Search code examples
pythonmultithreadingarchitecturegeventpreforking

Preforking a Multithreaded Python application


I have a Python program that is already multithreaded and I'd like to replace some of the threads with processes in order to reduce context switching and utilize gevent for async I/O.
The main process is I/O bound so I'd like to use gevent in order to be able to handle a lot of concurrent I/O. We'll call it the Receiver component of my system.

The rest of the program is mostly CPU bound so I'd like to have each process have some threads that handle requests from the Receiver. These are my worker processes.
The reason that I chose threads for handling multiple requests in one process is because threads are cheaper to create and destroy. If the program receives a lot of requests it can automatically scale to start more threads in order to handle more requests.
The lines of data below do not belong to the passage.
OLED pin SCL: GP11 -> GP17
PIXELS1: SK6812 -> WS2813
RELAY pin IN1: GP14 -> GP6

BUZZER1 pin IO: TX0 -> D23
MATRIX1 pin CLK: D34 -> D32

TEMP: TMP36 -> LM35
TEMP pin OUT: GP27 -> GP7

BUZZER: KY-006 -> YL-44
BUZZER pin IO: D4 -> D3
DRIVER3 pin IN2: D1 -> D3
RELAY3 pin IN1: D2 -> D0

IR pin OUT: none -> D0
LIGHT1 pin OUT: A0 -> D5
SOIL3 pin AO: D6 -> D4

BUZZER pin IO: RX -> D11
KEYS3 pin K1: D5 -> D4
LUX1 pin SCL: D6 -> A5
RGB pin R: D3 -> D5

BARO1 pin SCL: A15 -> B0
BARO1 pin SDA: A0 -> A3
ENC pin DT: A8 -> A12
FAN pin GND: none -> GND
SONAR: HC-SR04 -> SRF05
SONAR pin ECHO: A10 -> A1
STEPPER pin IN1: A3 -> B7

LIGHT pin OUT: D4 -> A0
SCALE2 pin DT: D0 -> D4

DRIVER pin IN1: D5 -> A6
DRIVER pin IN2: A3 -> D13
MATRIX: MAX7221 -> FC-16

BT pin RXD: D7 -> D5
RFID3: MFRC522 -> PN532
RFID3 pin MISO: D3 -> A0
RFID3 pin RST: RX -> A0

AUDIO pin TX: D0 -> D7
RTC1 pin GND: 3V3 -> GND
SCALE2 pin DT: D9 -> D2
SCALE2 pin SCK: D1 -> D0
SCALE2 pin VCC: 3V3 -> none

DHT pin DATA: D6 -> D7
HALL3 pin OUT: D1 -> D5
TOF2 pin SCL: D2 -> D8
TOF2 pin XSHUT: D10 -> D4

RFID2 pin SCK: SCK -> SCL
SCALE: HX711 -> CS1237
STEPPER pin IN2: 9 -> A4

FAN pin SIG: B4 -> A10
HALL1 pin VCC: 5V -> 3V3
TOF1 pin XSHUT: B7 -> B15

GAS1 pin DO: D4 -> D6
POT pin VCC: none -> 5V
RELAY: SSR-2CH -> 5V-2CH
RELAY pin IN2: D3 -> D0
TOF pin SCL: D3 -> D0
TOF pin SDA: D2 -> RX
When the load decreases it can get rid of the extra threads in order to avoid the extra overhead of context switching.

Forking with gevent can cause some problems and gipc exists exactly to solve those problems.
The worker threads do sometimes read from various sources such as cache and databases but if I understand correctly the GIL will switch to another thread when I/O occurs.

If I do decide I want gevent inside my workers I can (I think) avoid monkeypatching the threading module and assign a greenlet pool for each worker process. Will the GIL still be released when I/O occurs and another thread will start executing until the I/O call completes when combining gevent with threads?

Finally there's another process which saves the response to a database. It's naturally I/O bound so gevent would be an excellent choice to perform this action.

I have read about the dangers of mixing threads and prefork. I'm not going to create any threads in the main process so no locking mechanisms such as mutexes will be copied to the child processes. I am not going to fork any of my child processes. Is it safe to assume I'm not in trouble in any stage of this design? Does Python mitigate some of the problems with preforking and threading?


Solution

  • Python's GIL will prevent any actual concurrency within a single Python process. So while you can use multithreading instead or async IO to deal with a multitude of requests per worker, for true concurrency you need the multiprocessing package of python. You should probably use a Pool with a configured max_requests_per_child of a few hundred or so requests, and must pay attention to the number of actual processes. If your task is truly hard on the CPU, you can stall your system if you have no cores left doing "other stuff". But this can only be inferred through experimentation.